Data entries

=== Section Start ===

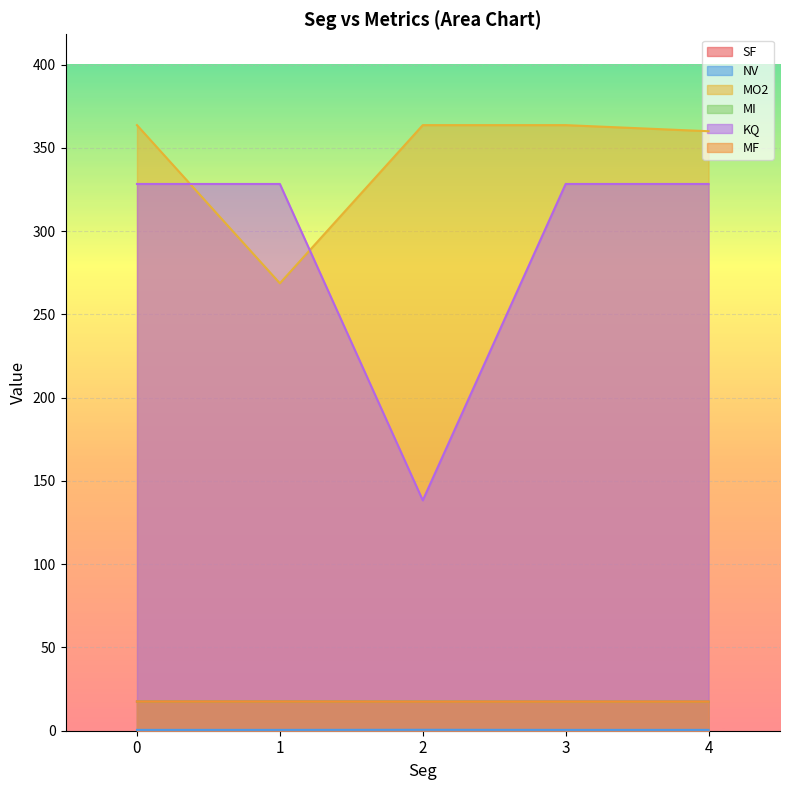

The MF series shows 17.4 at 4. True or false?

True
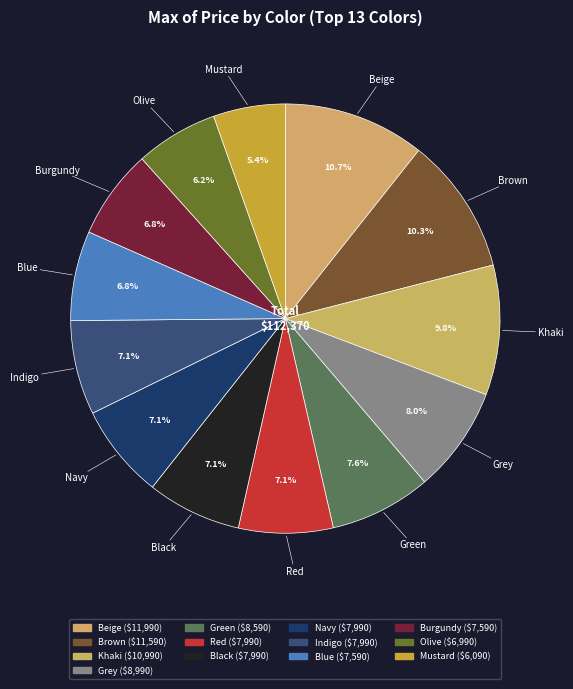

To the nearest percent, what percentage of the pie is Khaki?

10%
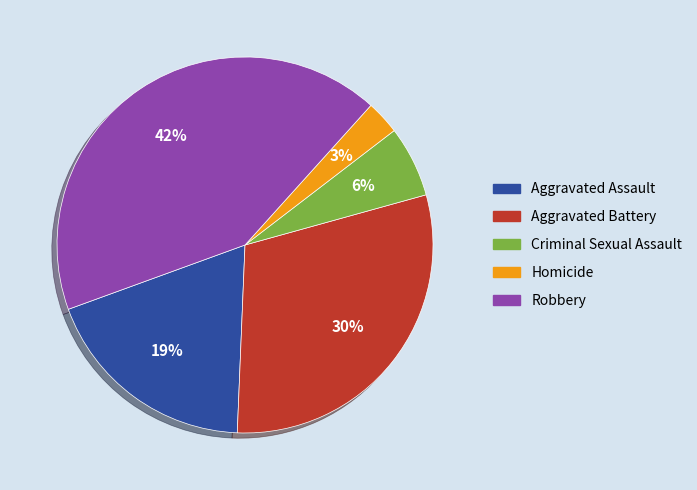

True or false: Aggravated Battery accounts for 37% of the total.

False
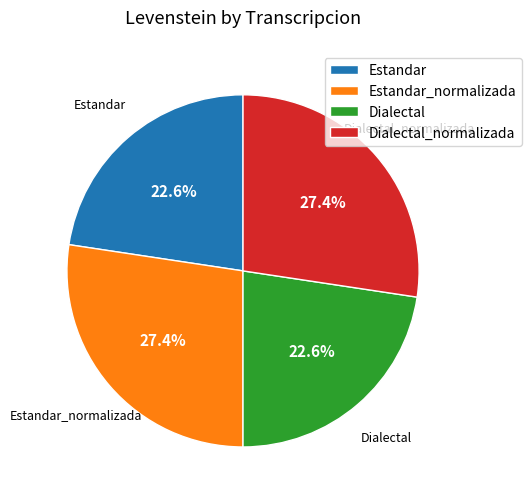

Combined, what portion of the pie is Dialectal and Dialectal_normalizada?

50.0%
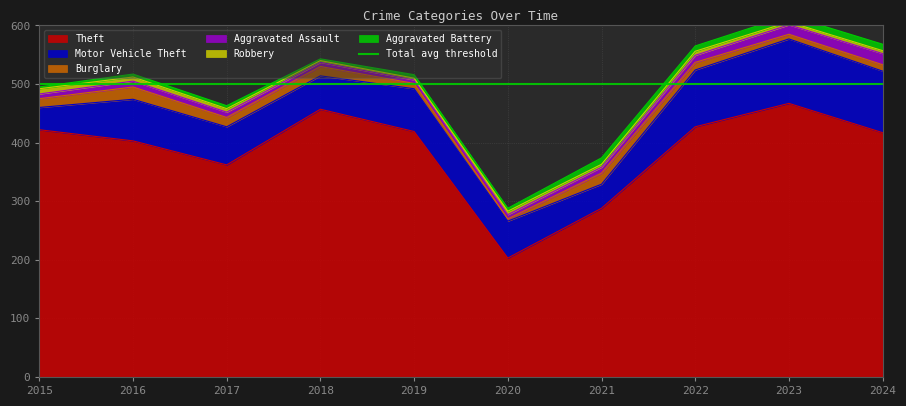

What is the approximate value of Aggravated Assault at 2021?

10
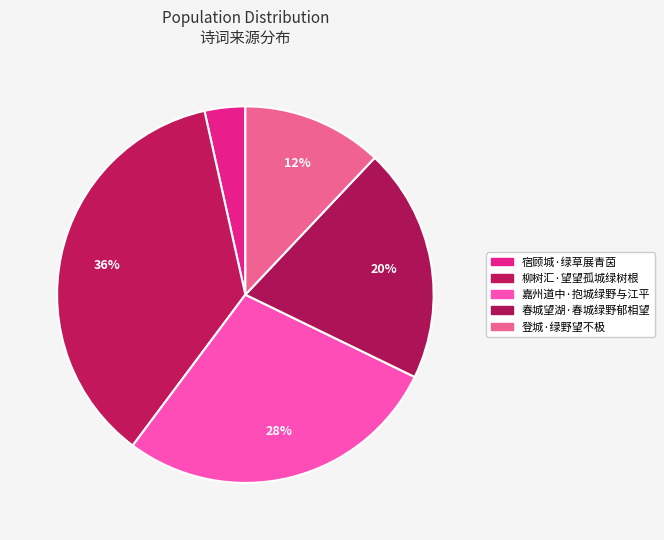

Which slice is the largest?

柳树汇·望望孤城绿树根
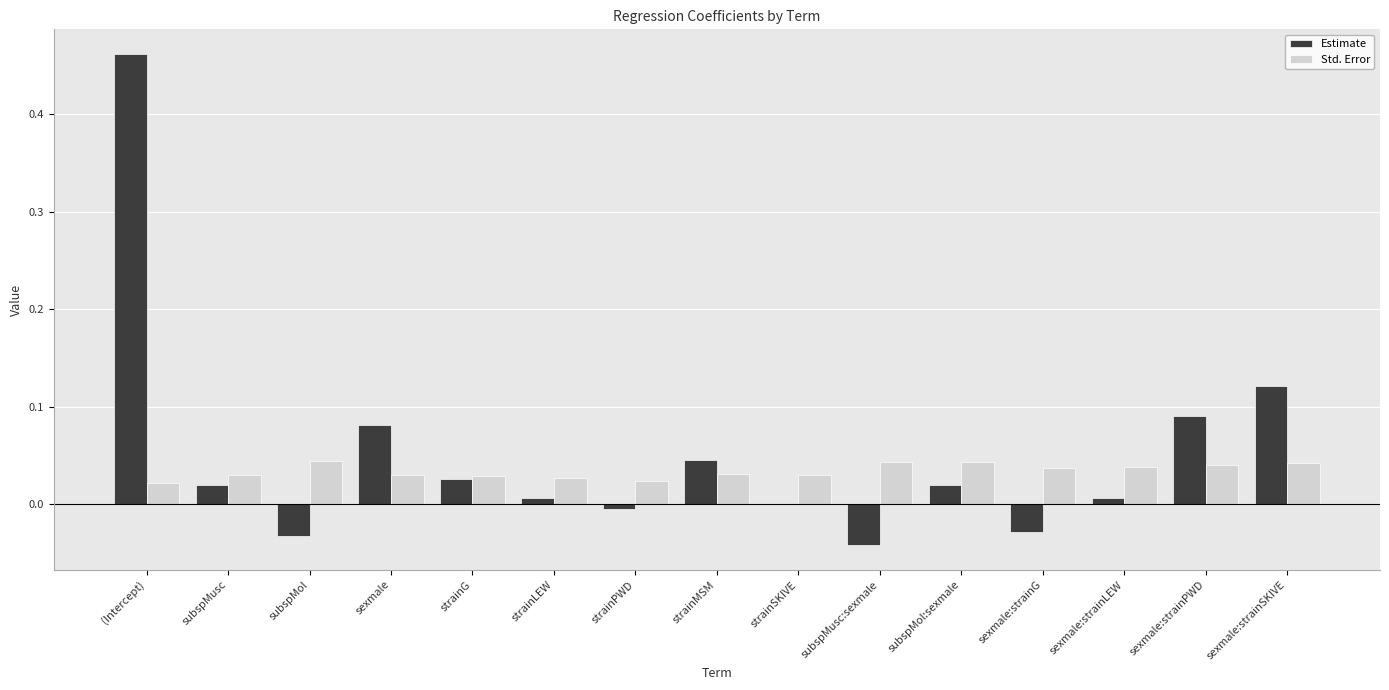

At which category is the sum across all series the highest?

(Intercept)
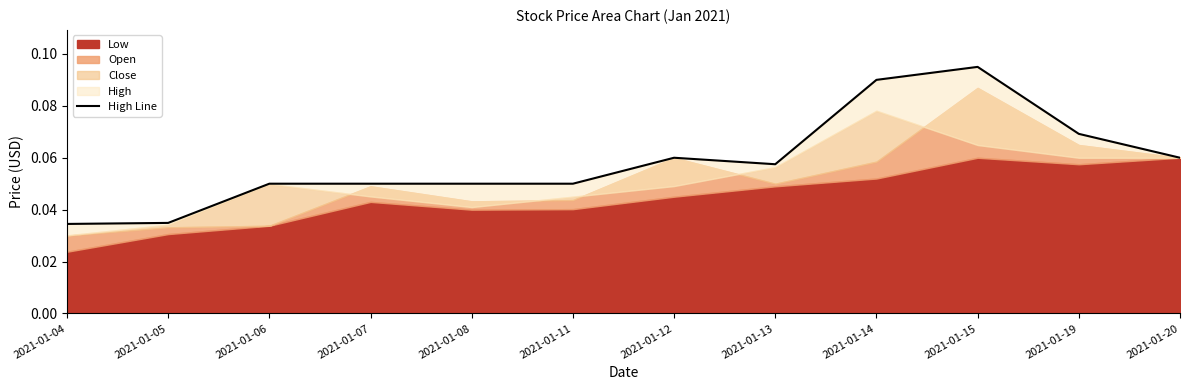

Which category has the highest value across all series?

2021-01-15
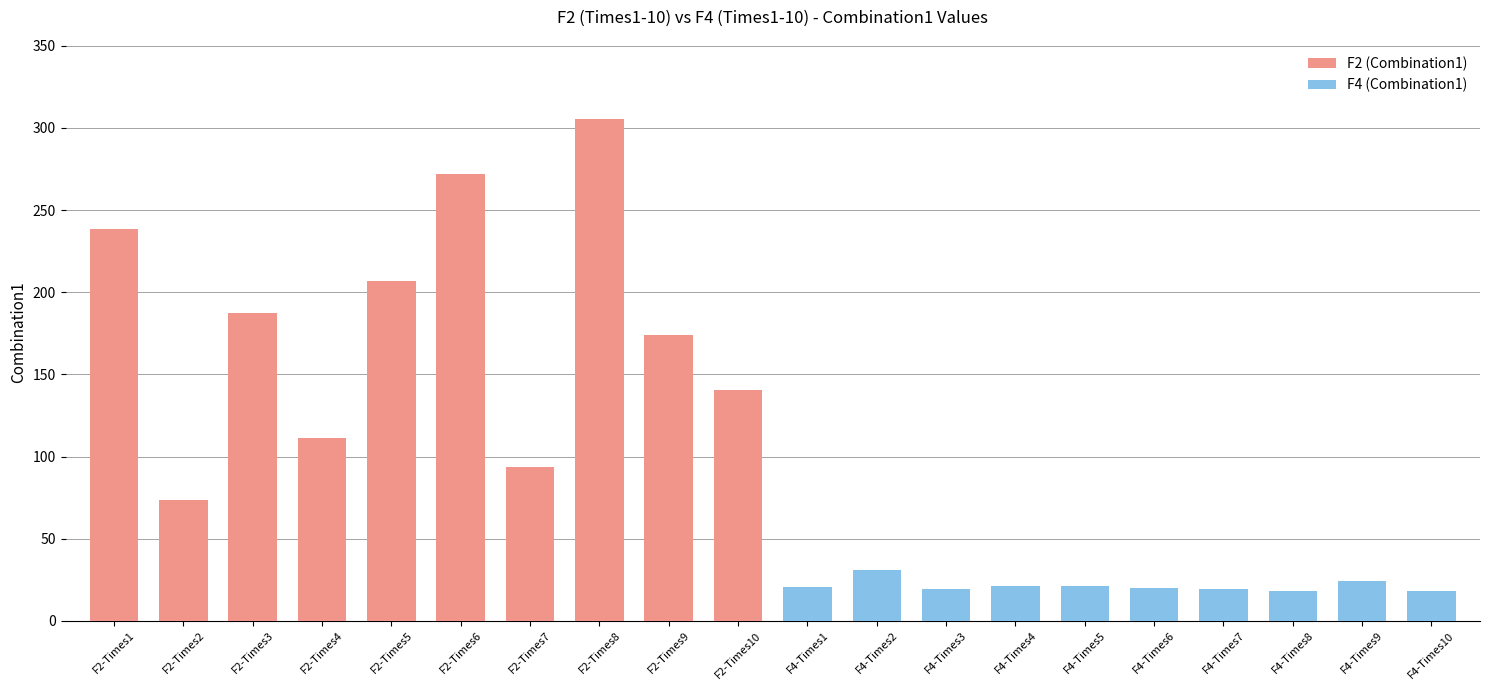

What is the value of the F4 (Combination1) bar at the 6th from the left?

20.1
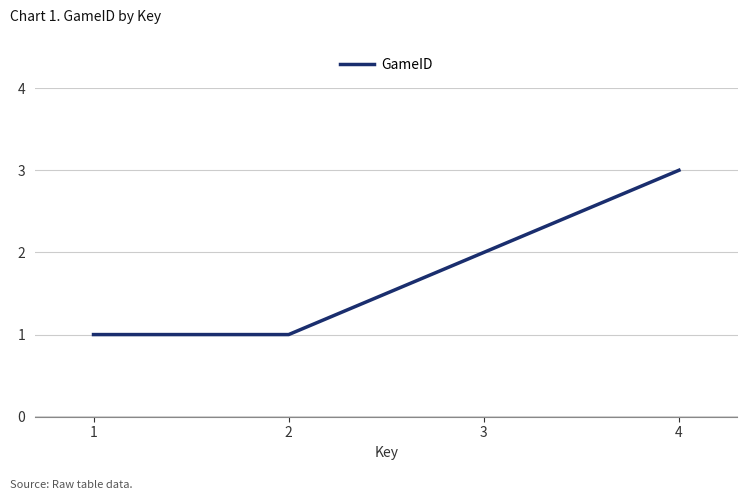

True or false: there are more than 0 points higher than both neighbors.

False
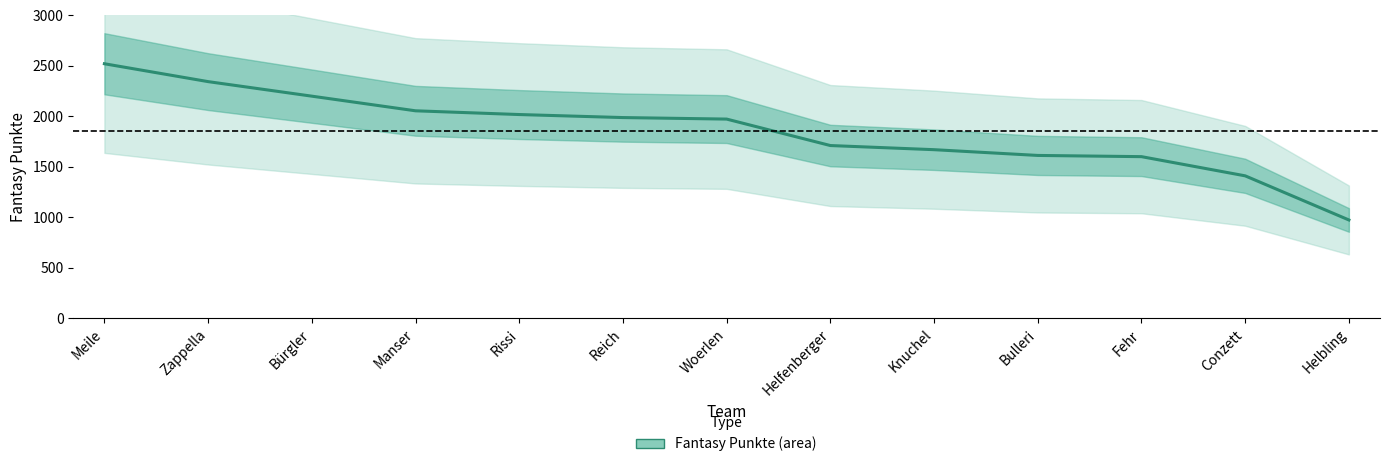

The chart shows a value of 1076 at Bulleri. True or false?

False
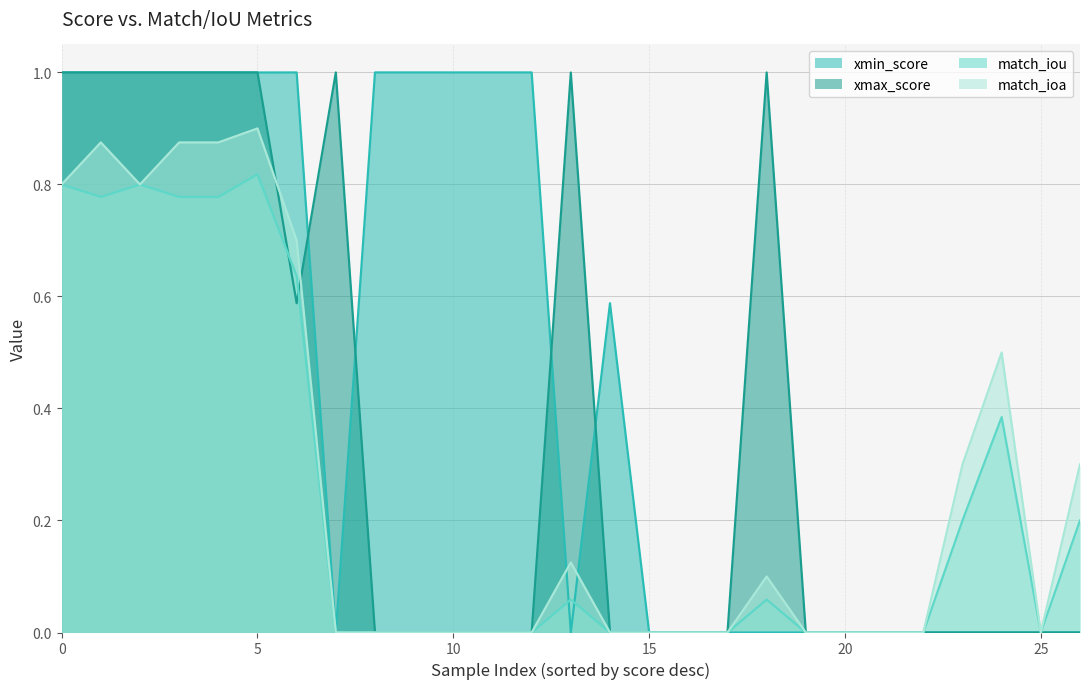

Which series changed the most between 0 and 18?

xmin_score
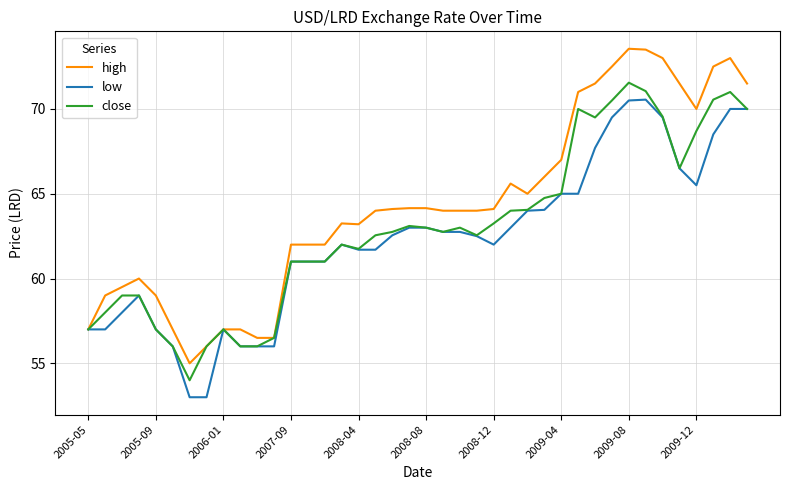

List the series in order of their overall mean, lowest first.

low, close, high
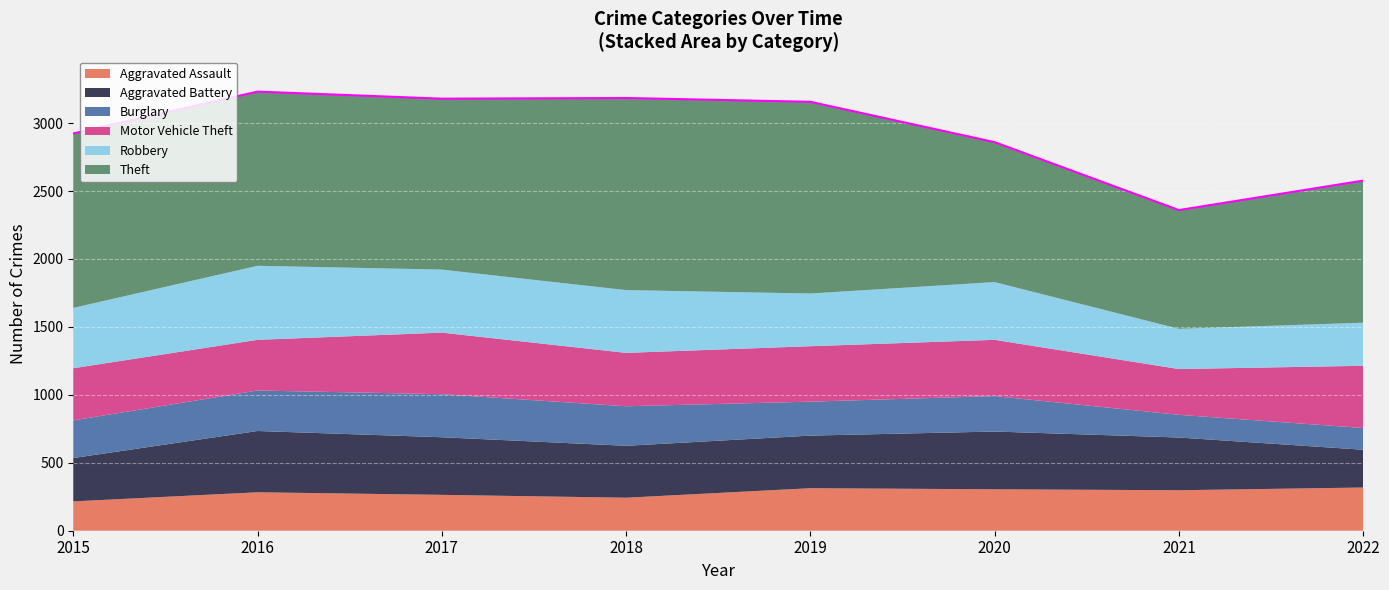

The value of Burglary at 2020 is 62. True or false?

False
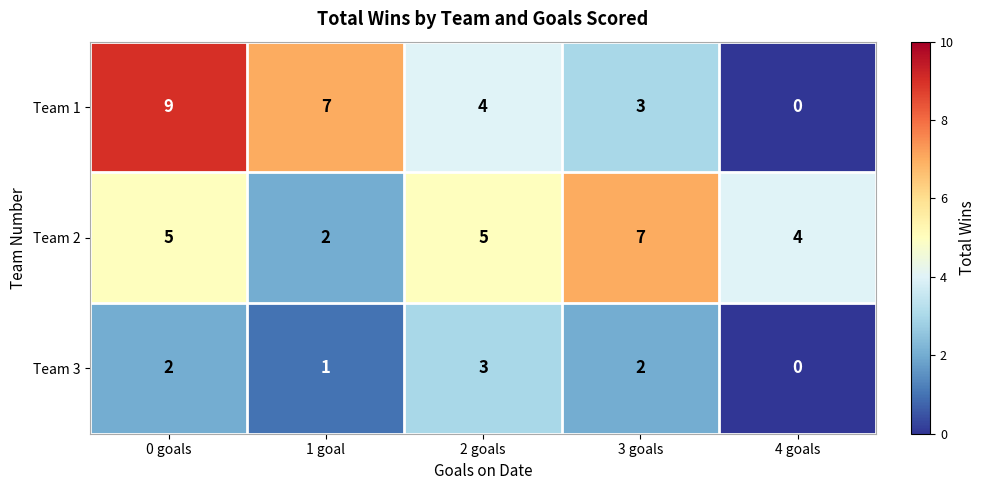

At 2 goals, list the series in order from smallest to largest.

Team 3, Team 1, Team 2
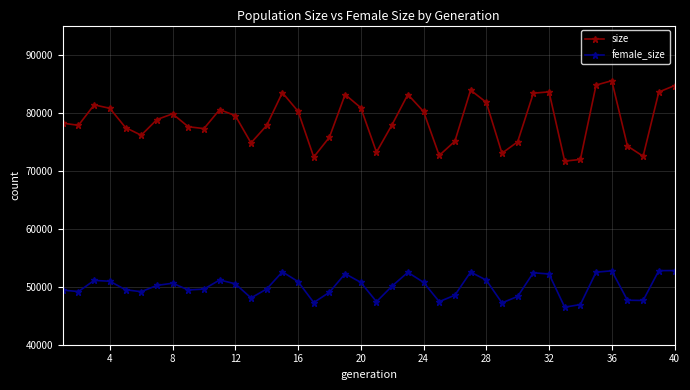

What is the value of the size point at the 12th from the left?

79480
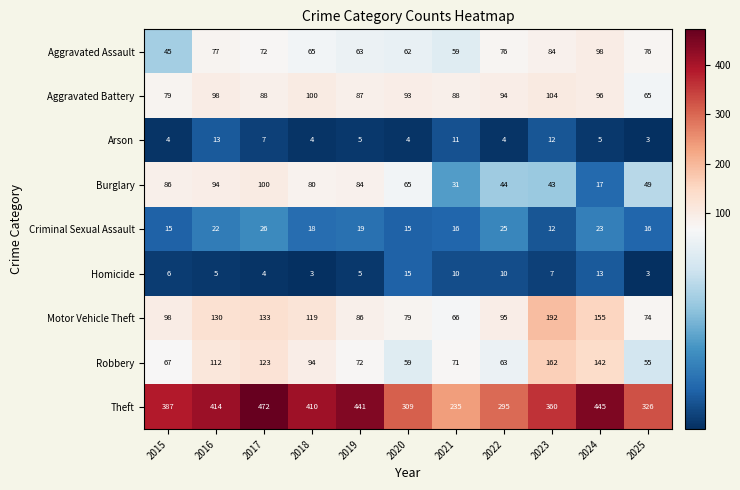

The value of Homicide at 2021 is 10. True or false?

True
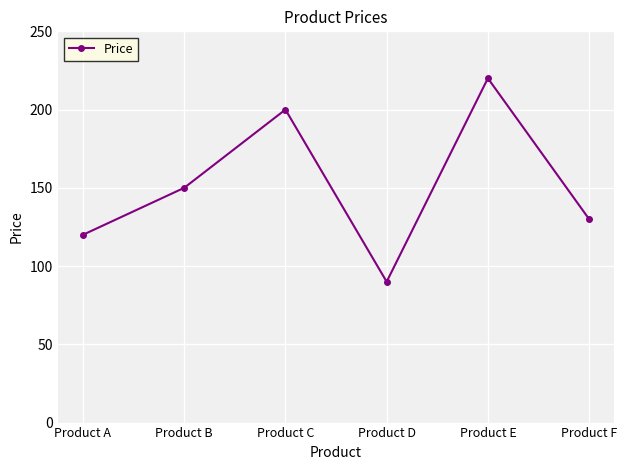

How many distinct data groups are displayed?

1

=== Section End ===

AIM OF THE TASK
Copy out the lines of the listing from the line containing "The value of Homicide" through the end of the listing, reproducing them unchanged but omitting any pictures.

SOLUTION TO THIS PROBLEM
The value of Homicide at 2021 is 10. True or false?

True

How many distinct data groups are displayed?

1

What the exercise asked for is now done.